Si la programmation du centre d’art dépend d’un comité ad hoc, les cinq artistes à l’œuvre dans le reste de l’immeuble ont été désignés par Carine Tissot. Ainsi, le duo de Street art Lek et SoWat s’est approprié le premier étage. « Ils sont venus adhésiver une œuvre réalisée en atelier ». Le deuxième niveau est signé Abdelkader Benchamma ; le troisième, reflète la méticulosité de Clément Bagot ; le quatrième, « 100% moquette », revêt l’empreinte végétale de Françoise Pétrovitch. C’est enfin Thomas Broome qui s’est approprié le cinquième. Certains ont même accepté de dessiner des têtes de lit assorties à leur création. Autrement, les chambres ont été aménagées par l’agence franco-italienne NICO, qui a su apporter une touche méditerranéenne au patio, celui qui prolonge l’espace bar, au-delà de l’accueil. Et la maîtresse des lieux conclure, à ce sujet, « Je tenais à ce qu’une pièce de design authentique occupe chaque chambre ». Les clients n’ont qu’à bien se tenir !
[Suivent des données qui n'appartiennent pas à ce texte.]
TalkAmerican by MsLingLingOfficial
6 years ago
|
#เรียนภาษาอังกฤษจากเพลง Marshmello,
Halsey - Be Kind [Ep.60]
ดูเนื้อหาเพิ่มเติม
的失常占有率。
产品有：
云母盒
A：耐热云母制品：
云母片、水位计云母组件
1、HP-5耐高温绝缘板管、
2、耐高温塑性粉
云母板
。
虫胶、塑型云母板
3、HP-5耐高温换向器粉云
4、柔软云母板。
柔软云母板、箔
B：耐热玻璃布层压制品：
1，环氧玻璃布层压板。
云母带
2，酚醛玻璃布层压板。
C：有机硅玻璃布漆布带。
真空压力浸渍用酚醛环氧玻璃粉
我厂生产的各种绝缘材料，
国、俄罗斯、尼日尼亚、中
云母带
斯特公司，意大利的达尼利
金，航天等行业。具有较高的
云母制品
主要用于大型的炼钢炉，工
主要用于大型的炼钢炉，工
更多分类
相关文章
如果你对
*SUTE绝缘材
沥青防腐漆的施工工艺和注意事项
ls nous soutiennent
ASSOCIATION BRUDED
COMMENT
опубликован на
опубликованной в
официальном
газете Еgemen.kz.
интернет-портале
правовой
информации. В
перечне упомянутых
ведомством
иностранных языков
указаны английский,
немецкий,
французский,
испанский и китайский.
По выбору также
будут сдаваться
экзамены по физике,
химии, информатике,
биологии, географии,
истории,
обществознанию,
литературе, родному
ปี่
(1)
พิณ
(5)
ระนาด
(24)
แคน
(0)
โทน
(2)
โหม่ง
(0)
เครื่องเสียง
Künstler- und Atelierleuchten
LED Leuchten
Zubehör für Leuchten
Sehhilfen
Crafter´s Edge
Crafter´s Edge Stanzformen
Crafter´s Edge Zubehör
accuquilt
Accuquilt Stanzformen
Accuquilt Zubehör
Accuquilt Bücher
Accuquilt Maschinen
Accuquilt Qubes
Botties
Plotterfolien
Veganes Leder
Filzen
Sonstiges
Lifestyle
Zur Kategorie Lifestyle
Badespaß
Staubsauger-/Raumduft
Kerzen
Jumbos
Côté restauration, il n’est pas de salle à manger à proprement parler. Seules quelques tables au rez-de-chaussée accueillent le petit-déjeuner, le goûter et l’apéritif. « C’est moi-même qui fais les gougères ! » La recette en question est à tomber par terre. Étayé par un mur végétal encore bourgeonnant, le toit peut abriter ponctuellement réceptions et cocktails. On y aperçoit la Bourse du commerce, où Français Pinault a prévu d’exporter sa collection. L’ouverture du bâtiment revisité par l’architecte japonais Tadao Ando aura lieu janvier 2021.

De retour au sous-sol, le temple de Christine Phal, une question s’impose : pourquoi cet hommage au dessin ? « Je ne saurai vous dire comment j’en suis venue à partager la passion de ma mère. Certes, quand j’avais seize ans, j’assistais aux vernissages qu’elle organisait, mais je me suis ensuite engagée dans un voie totalement différente. Un jour, elle m’a appelée pour que je lui lui en vienne en aide. Ce qui devait se limiter à un simple coup de main est devenu un travail à temps plein, voire à une opération de survie. Je me souviens avoir couru acheté des chauffages individuel pour chacun de nos artistes exposés au Carreau du Temple. C’était avant la rénovation du site », raconte Carine Tissot

Le comité chargé de la programmation du Drawing Lab compte cinq experts, à savoir Daria de Beauvais, curatrice au Palais de Tokyo, Agnès Callu, conservatrice au cabinet d’arts graphiques du Musée des arts déco, la collectionneuse Sandra Hegedus, Marc Donnadieu, le conservateur responsable de l’art contemporain au LaM de Lille Métropole et Philippe Piguet, critique d’art (Journal des arts) et directeur artistique de DRAWING NOW PARIS. Chaque manifestation s’accompagne d’un catalogue, rédigé en bonne et due forme, et surtout complété d’une sorte de journal de bord revenant sur les différentes étapes de chaque projet.

A découvrir, voire acheter, dans la boutique de l’hôtel, en sus des produits dérivés signés de la main des artistes. L’hôtel jouit également d’un partenariat avec la fameuse marque de crayons de couleurs Faber-Castell. Les étalages jouxtent le comptoir d’accueil où Ambre Cartier remplit son office d’Art Concierge. C’est la deuxième personne à porter ce titre, après Julie Eugène du Royal Monceau. Grâce à cette source d’informations intarissable quant aux événements artistiques à ne pas manquer dans la capitale, les clients du Drawing Hotel peuvent également se promener en dehors de leur chambre, aussi confortable soit-elle.